静かに語り掛けるように
「天体観測」と「記念撮影」の対比
BUMP OF CHIKEN藤原基央が作り出す楽曲は、基本はロックでありながら、そのルーツはフォークやブルース、いろいろなジャンルの音楽を連想させる幅広さを持っています。
特に、近年はその傾向が大きく表れていて、初期の頃のギターのカッティングでハードに迫るスタイルの曲はその数を減らしてきています。
ですが、だからといってBUMP OF CHICKENの歌が変わってしまっているのかと言われれば...全くそんなことはありません。
あくまでもどこまでも藤原節。
どんなエッセンスを感じさせようとも彼の透き通った声が響けばもう安心。
「やっぱり、BUMP OF CHICKENだ!」と感じさせてくれるんです。
奇しくも彼らの最初の大ヒット「天体観測」と新曲「記念撮影」は、同じ四字の漢字で構成される単語。
サウンドも、歌詞も、ぜひ対比して聴いてもらいたいと思います。
この「記念撮影」はここ数年、洗練された楽曲を発表してきた彼らの集大成ともいえる秀作。
歌詞もメロディーもアレンジも、近年魅せてくれている彼らの新しい個性で溢れている作品です。
一方、「天体観測」はエネルギーに溢れたサウンドが印象的なエッジの効いたナンバー。
でもこの2曲ともは同じ「青春の回想」という点で、非常によく似たコンセプトで作り上げられています。同じコンセプトだからこそ、今の彼らと昔の彼らが対比されて、とても興味深く感じます。
たとえれば、氷で作る彫刻の世界
印象的なリズムが奥行を生む!
この「記念撮影」は巧みにリフを入れたギターのアルペジオで始まります。
そこに透き通った藤原基央のボーカルが重なり、私たちをたちまち彼ら独特の世界へ連れて行ってくれます。
ただし今までの彼らの楽曲と違うのは、そのシンプルなアレンジ。
無駄を省き、それぞれのパートをシンプルにすることによって逆に広がりを感じさせるということに成功しています。
コーラスも含め、すべてのパートが効果的な場所で、実に効果的に耳に入って来ます。無駄なものをそぎ落とすことによって、出来る氷で作る彫刻のような世界です。

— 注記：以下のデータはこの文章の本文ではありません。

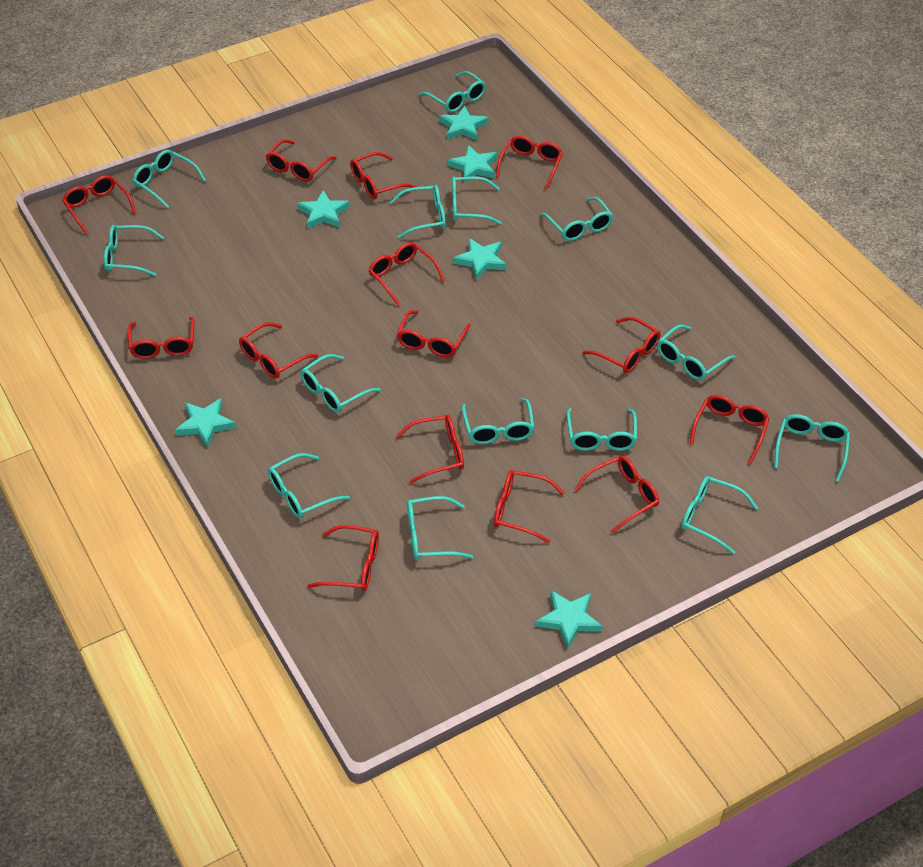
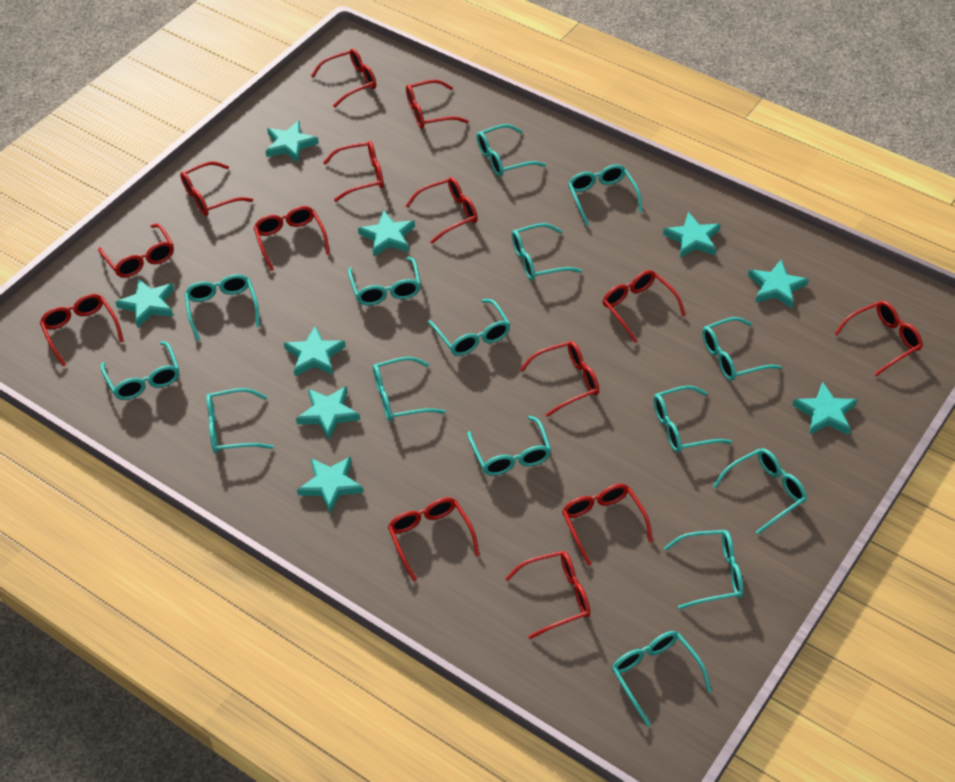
turquoise glasses: 14 -> 15
turquoise star: 6 -> 9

でもあくまでも基本リズムを守り、ギターのアルペジオはそのまま続いていきます。
シンプルにすることで、藤原基央のボーカルが引き立ち、歌詞がストレートに入ってくるんです。
PVもあくまでもシンプル
洗練されたという一言がぴったり
「記念撮影」はそのPVもあくまでもシンプルです。
彼らの姿はどこにも登場せず、歌詞と映像だけのイメージクリップ。
早速、見て聴いてみて下さい。
先ほど紹介した大ヒット曲「天体観測」と比べてもらうと、とても興味深く感じます。
躍動するデビュー時と、奥深く洗練された今の新しい姿。その両方を備えているのが今のBUMP OF CHICKENの魅力なんです。
やはり素晴らしいバンドです。
青春を回想する歌詞
今の自分と昔の自分
目的や理由のざわめきからはみだした 名付けようのない時間と場所に
紙飛行機みたいに ふらふら飛び込んで 空の色が変わるのをみていた
遠くに聞こえた 遠吠えとブレーキ 一本のコーラを挟んで座った
好きなだけ喋って 好きなだけ笑って 曖昧なメロディー 一緒になぞった
出典: https://www.uta-net.com/song/232187/
深夜のファミレスかカフェか?恋人と2人で朝まで語り明かす場面が浮かんできます。
「目的」や「理由」の「ざわめき」という表現がとても光っていますね。
ざわめき=雑音。
青春はそこから「はみだした」状態。
この一節で、あっという間に悩みもがく青春時代を表してしまうセンスが素敵です。